Abstract

Three cow–calf production systems were compared using simulation: N (straightbred Nelore), AN (Nelore cows producing Angus by Nelore calves) and HG (Gir cows producing Holstein by Gir calves). All three systems produced their own straightbred replacement females. Male calves were sold at weaning and female calves in excess of those required to keep the herd size constant were sold at one year of age. In the base situation, F 1 HG females were priced at twice as much as the price per kg of the beef male calves, according to present market values. Typical 1000 ha beef cattle farms were simulated for each system, based on Brachiaria brizantha pastures managed according to recommended practices.

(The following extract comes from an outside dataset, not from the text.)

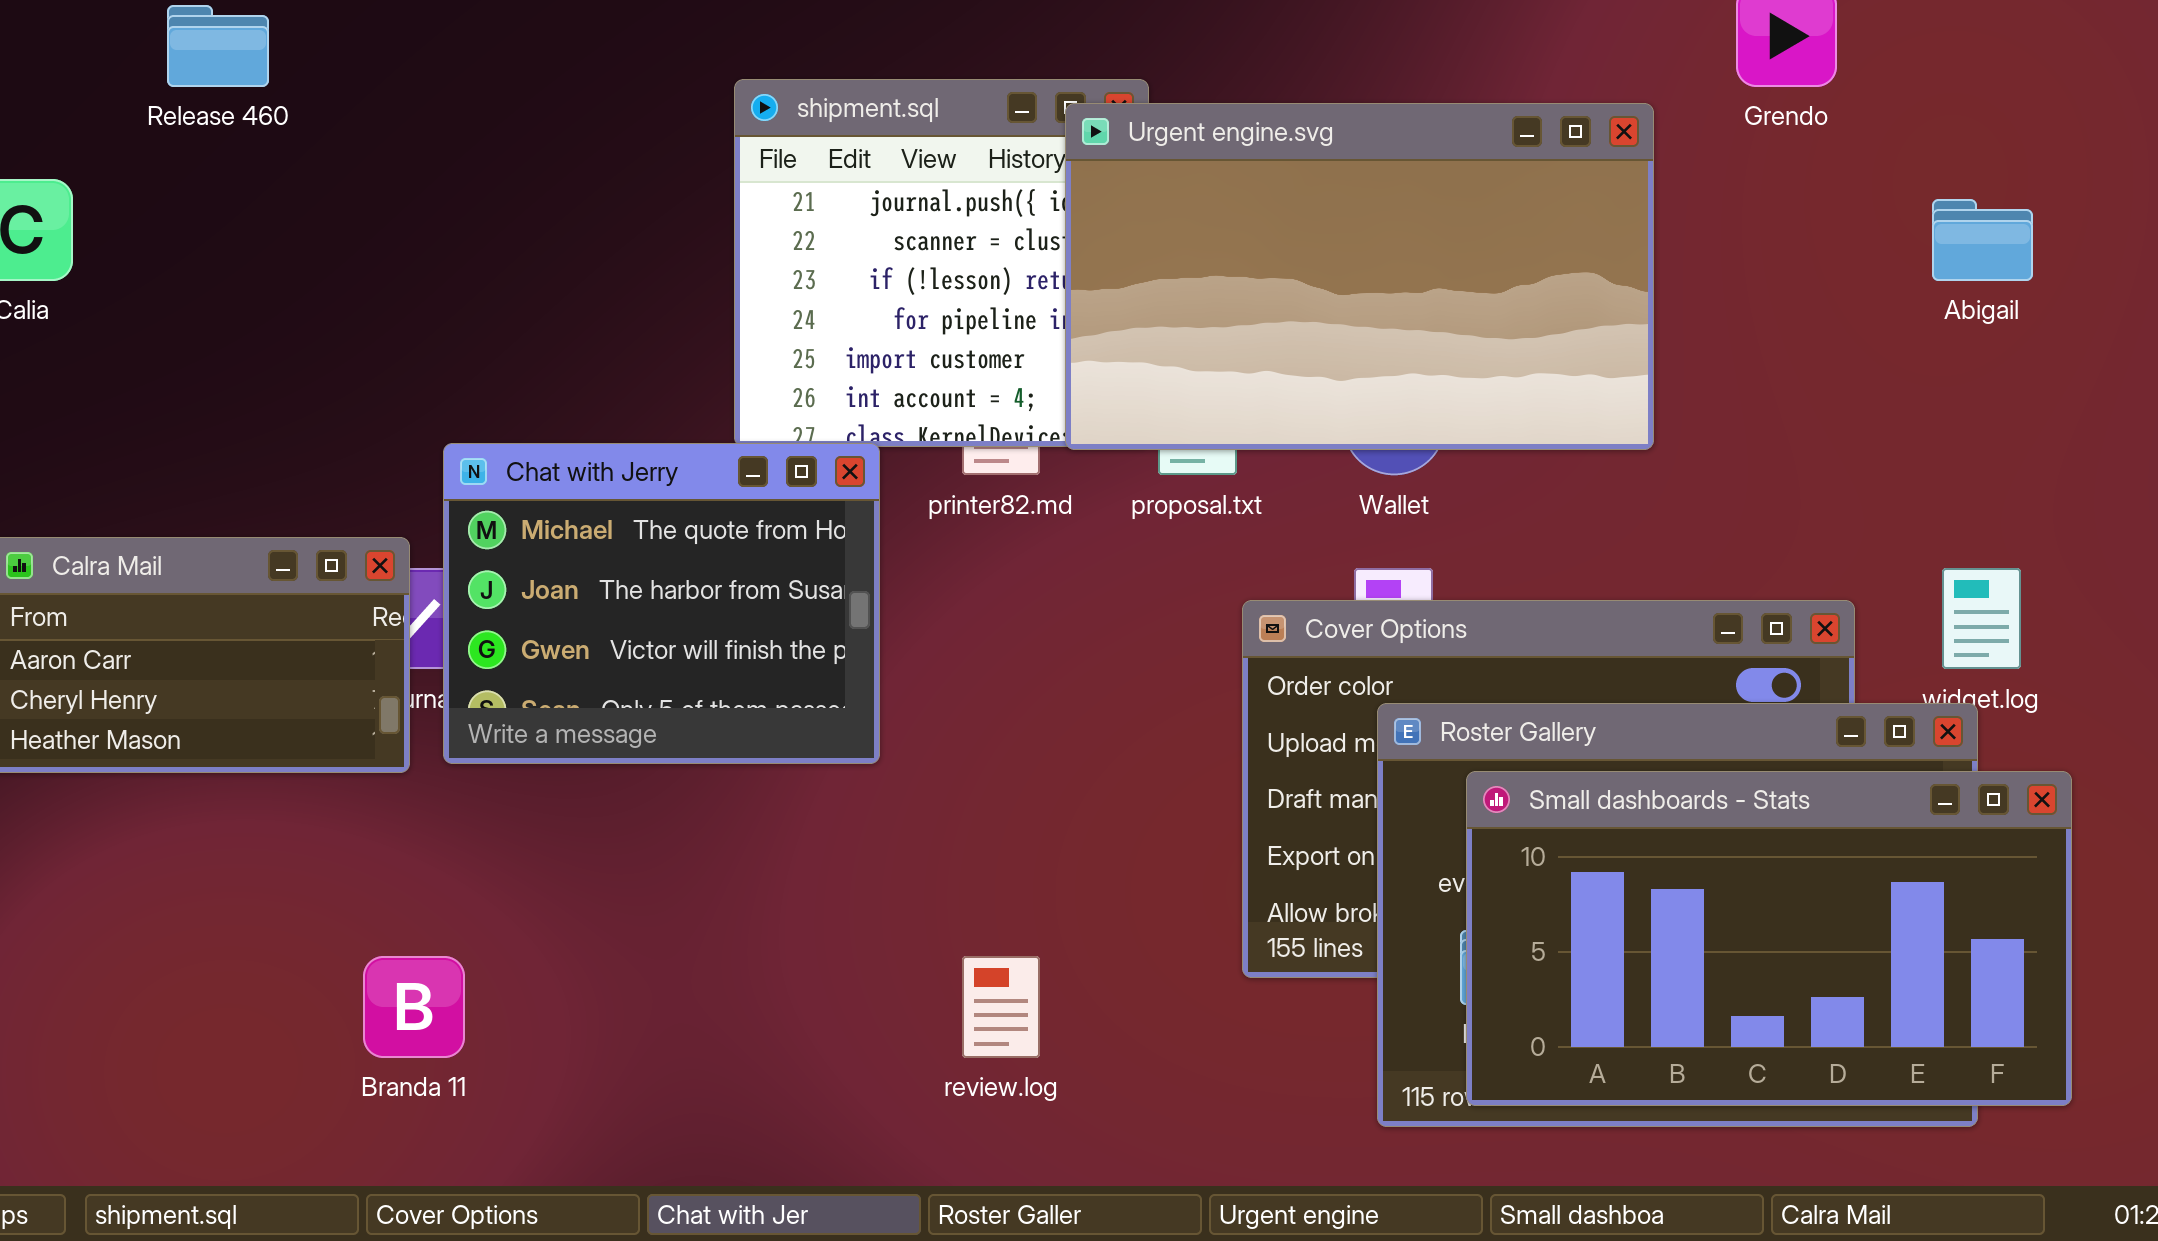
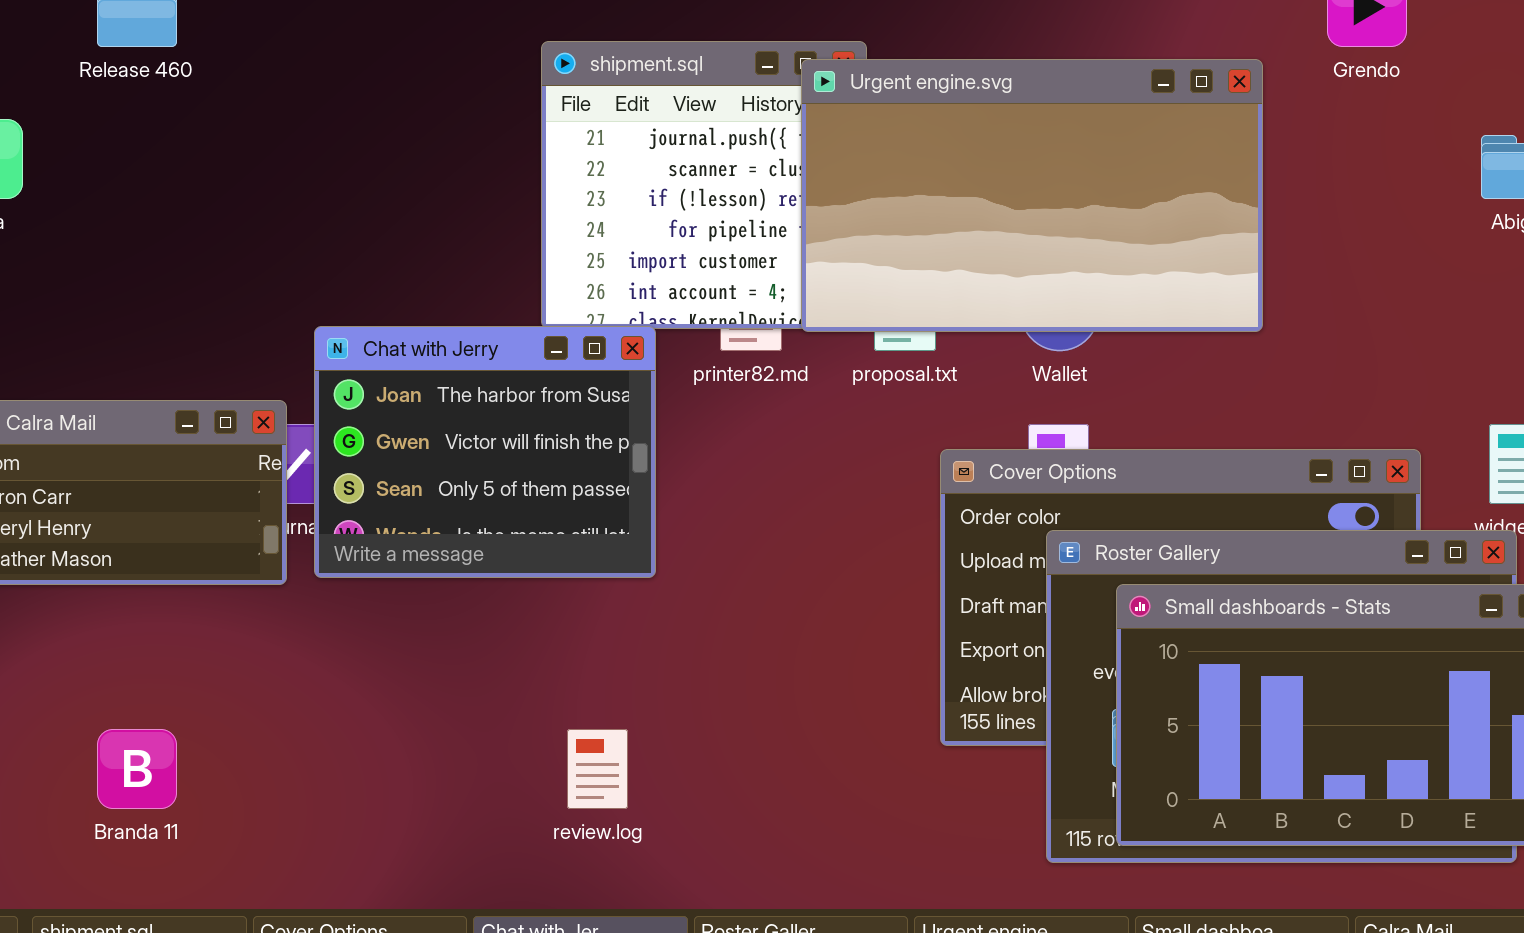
Chat with Jerry: [443,443,880,764] -> [314,326,656,578], scrolled down 1 row
Branda 11: [363,956,465,1058] -> [97,729,177,809], moved
review.log: [962,956,1040,1058] -> [567,729,628,809], moved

Herd dynamics were controlled by reproduction and survival. Literature figures on monthly pasture nutrient production, live weights and milk yield were used to estimate nutrient requirements to match stocking rate to nutrient availability in each system. For calving rate set to 0.8 in all three systems, the total numbers of cows for the N, AN and HG systems were, respectively, 803, 795 and 885 and the total live weight sold annually was 129,070, 133,120 and 127,680 kg. The annual economic return on investment was 5.21%, 5.81% and 10.84%, respectively, for the N, AN and HG systems. Reducing the relative price of the HG heifers diminished the economic superiority of this system over N and AN. The difference was zero when the price of HG heifers was reduced to approximately 1.2 times the beef calf price. This also happened when the calving rate of the Gir cows was set to 0.6 keeping N cows at 0.8 or higher.